Description The chartered Zarathustra Company had it all their way. Their charter was for a Class III uninhabited planet, which Zarathustra was, and it meant they owned the planet lock stock and barrel. They exploited it, developed it and reaped the huge profits from it without interference from the Colonial Government. Then Jack Holloway, a sunstone prospector, appeared on the scene with his family of Fuzzies and the passionate conviction that they were not cute animals but little people.
Little Fuzzy by H. Beam Piper has been languishing in my "to-read" list for quite some time. I found it just after Audible announced the Audible Plus catalog so I could pick it up for no extra credits, but because of this, it's been sitting in the pile just waiting to get picked.
I should not have waited so long! This was truly a slice of sci-fi excellence from the golden age of science fiction. Predictions of the future from around this time have always fascinated me. There are some allowances that must be given, of course, as some of the technologies are now very outdated but I love seeing how writers of the time took what was around them and projected their ideas forwards.
This is a unique look at the concept of "first contact". Our main protagonist, "Pappy" Jack Holloway is a prospector making his fortune mining sunstones on the class 3 planet Zarathustra.
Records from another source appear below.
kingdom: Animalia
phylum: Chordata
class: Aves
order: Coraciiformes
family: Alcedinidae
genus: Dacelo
It's a class 3 planet because there were not sapient lifeforms there, so the Zarathustra Company could claim it as theirs and had a charter to essentially do as they pleased.
So when a little fuzzy creature pops in on Holloway's homestead and starts acting in a way that leaves the other native animals for dust, well... the Company isn't too pleased. If it is proven that a sapient indigenous lifeform of the planet exists, they lose the rights to the planet.
What unfolds is a simple, yet heartwarming tale. Holloway and his friends must fight against the evil corporation who want the fuzzy creatures deemed "not sapient" in order to spare their investment. This was a delightful story that will surely get another listen in the future.
Narrated by Peter Ganim who did a fantastic job. His range of accents must be near limitless, and they sounded perfect for each character he voiced.
In summary, this was a pleasure to listen to. I believe there are more stories in the universe though none that are on Audible, which is a shame. I'd definitely be interested in them should they ever be released.